To enable earlier detection while limiting the impact on performance, we have developed a new concept we’re calling Hardware Assisted Control Flow Integrity, or HA-CFI. This technology utilizes hardware features available in Intel processors to monitor and prevent exploitation in real time, with manageable overhead. By leveraging hardware features we can detect exploits before they reach the “Post-Exploitation” stage and provide stronger protections while defense still has the upper hand.

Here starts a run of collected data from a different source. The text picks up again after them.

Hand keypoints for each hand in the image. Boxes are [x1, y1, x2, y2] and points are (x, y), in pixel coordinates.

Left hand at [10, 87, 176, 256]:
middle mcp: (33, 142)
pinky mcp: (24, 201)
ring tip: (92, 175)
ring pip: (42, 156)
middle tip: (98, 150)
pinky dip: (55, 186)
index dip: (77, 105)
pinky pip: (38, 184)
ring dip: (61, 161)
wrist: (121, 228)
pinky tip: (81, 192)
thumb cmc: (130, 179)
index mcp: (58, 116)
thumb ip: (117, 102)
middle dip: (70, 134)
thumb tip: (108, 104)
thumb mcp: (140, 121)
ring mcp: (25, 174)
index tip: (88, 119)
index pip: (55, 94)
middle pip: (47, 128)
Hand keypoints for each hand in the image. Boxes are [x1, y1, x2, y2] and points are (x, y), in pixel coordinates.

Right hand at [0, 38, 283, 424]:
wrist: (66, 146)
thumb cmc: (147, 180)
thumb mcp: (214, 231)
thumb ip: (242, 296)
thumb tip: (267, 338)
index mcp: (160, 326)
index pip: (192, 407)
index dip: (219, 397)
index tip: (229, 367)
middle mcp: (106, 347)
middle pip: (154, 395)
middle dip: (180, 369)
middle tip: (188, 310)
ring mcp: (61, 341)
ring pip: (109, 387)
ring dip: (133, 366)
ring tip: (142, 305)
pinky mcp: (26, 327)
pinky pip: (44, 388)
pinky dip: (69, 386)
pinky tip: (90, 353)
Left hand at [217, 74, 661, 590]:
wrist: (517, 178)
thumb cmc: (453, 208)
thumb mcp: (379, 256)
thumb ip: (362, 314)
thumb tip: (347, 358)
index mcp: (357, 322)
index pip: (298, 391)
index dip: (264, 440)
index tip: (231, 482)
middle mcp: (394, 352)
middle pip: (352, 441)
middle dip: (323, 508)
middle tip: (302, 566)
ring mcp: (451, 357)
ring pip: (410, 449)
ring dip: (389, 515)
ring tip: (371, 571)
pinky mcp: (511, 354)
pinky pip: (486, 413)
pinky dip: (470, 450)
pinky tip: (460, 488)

The Performance Monitoring Unit (PMU) of microprocessors is a good candidate for enforcing Control Flow Integrity. The PMU is a specialized unit in most microprocessor architectures that provides useful performance measuring facilities for developers. Most features of the unit are intended to count hardware level events during program execution to aid in program optimization and debugging. To ensure our approach is resilient for enterprise security while also providing significant detection and prevention assurances, we established several functional requirements, such as ensured functionality on 32 and 64bit Operating Systems, application without software recompilation, or access to source code.

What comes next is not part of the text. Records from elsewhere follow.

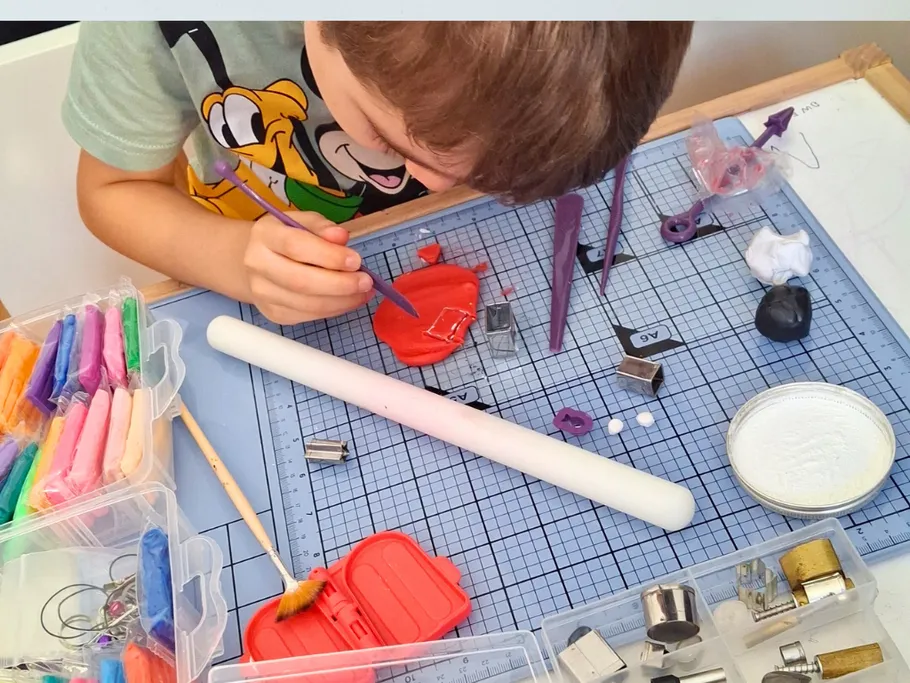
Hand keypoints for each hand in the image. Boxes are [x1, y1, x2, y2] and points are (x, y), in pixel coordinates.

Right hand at [244, 211, 373, 324]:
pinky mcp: (273, 313)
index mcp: (265, 235)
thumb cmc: (285, 238)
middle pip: (301, 281)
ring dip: (342, 301)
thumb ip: (322, 227)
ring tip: (363, 293)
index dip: (329, 256)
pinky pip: (308, 316)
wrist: (255, 261)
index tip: (356, 261)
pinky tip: (349, 301)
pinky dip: (334, 310)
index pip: (295, 246)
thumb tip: (341, 237)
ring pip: (307, 304)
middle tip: (365, 282)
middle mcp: (257, 264)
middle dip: (340, 284)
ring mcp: (262, 293)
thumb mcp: (302, 222)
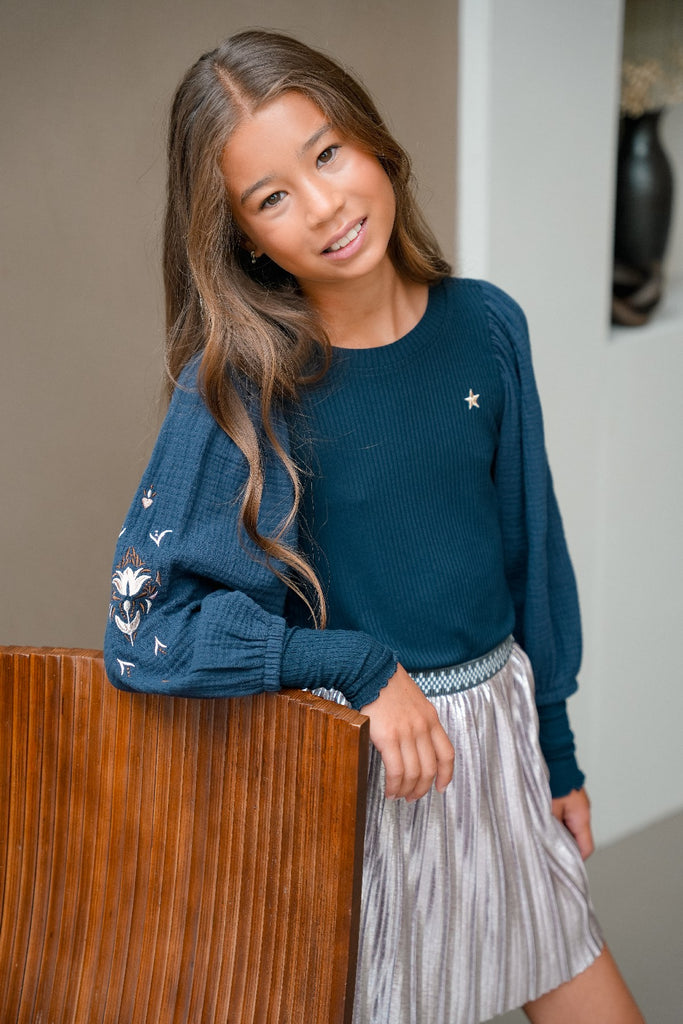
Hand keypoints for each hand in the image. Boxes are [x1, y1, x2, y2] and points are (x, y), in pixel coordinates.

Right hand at [361, 664, 454, 801]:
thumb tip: (415, 744)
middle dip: (423, 788)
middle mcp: (422, 727)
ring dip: (407, 790)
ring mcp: (407, 732)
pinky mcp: (389, 737)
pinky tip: (390, 789)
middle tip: (413, 797)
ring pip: (414, 773)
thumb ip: (418, 721)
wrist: (371, 672)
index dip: (446, 775)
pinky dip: (395, 785)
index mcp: (431, 718)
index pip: (446, 754)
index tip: (441, 788)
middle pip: (430, 768)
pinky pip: (396, 770)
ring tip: (398, 796)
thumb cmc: (387, 686)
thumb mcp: (414, 702)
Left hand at [551, 787, 593, 859]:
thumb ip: (551, 829)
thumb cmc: (553, 781)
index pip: (586, 849)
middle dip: (565, 847)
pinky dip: (559, 821)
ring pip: (572, 828)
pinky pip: (567, 816)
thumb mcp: (549, 809)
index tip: (562, 865)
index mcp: (582, 818)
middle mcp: (584, 813)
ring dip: (561, 833)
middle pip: (579, 840)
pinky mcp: (571, 799)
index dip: (575, 860)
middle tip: (549, 851)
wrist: (555, 756)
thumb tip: (548, 845)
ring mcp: (578, 805)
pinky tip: (546, 821)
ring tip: (545, 835)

HA-CFI uses PMU-based traps in order to apply coarse-grained CFI on indirect calls on the x86 architecture. The system uses the PMU to count and trap mis-predicted, indirect branches in order to validate branch destinations in real time. This approach requires support from Intel’s Last Branch Record (LBR) feature, a method for tracking thread context switching in a given OS, as well as an algorithm for validating branch destination addresses, all while keeping performance overhead to a minimum on both Windows and Linux. Using a runtime-generated whitelist, we can determine the validity of indirect calls to locations classified as malicious. This approach greatly reduces the overhead of the instrumentation by moving the policy enforcement to a “coarse-grained” verifier on indirect branch targets. Our approach consists of four key components, which we discussed in more detail at our Black Hat USA 2016 presentation: indirect branch, added precision with the LBR, on-demand PMU assisted CFI, and whitelist generation.

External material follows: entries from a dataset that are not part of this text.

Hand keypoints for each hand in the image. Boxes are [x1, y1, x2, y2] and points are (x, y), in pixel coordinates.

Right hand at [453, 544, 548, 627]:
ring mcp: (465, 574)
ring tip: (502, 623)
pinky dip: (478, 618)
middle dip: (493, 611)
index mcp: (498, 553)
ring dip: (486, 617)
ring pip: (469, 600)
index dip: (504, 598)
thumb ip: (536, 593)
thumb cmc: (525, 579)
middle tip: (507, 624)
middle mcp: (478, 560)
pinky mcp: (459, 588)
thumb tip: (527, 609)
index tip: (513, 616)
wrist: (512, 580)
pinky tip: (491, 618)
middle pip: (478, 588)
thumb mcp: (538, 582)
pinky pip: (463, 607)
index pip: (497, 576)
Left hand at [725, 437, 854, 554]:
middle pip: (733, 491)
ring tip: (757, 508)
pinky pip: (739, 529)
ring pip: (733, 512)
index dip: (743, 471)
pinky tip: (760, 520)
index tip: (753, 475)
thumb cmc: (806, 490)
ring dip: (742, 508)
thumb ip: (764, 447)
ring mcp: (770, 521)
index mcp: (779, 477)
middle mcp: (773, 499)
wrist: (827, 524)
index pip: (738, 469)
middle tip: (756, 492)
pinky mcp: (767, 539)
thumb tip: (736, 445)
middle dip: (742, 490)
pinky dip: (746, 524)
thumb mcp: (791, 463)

To ensure we minimized the overhead of HA-CFI while maintaining detection at the exploitation phase, we extensively tested the system. This included tests against a variety of exploits to determine its efficacy against as many bug classes and exploitation techniques as possible, with an emphasis on more recent samples using approaches intended to bypass other mitigation measures, including samples captured in-the-wild. Throughout all of this, we maintained an extremely low false positive rate. HA-CFI detected and prevented exploitation for each of the tested modules, including both ROP and “ROP-less” techniques.
Conclusion
Next generation exploit defense must move to detecting and preventing exploitation patterns in earlier stages of the process to maintain the defensive advantage needed in order to limit exploit authors’ creativity and effectively block them. For the time being, ROP defenses are still providing some protection, especially in commodity and less advanced exploits, or when reading and writing memory may be impossible. Our novel yet practical approach to exploit detection uses the Performance Monitoring Unit to enforce control flow integrity on branch mis-predictions. HA-CFI advances the state-of-the-art to give enterprise-scale security software an upper hand in earlier detection of exploitation.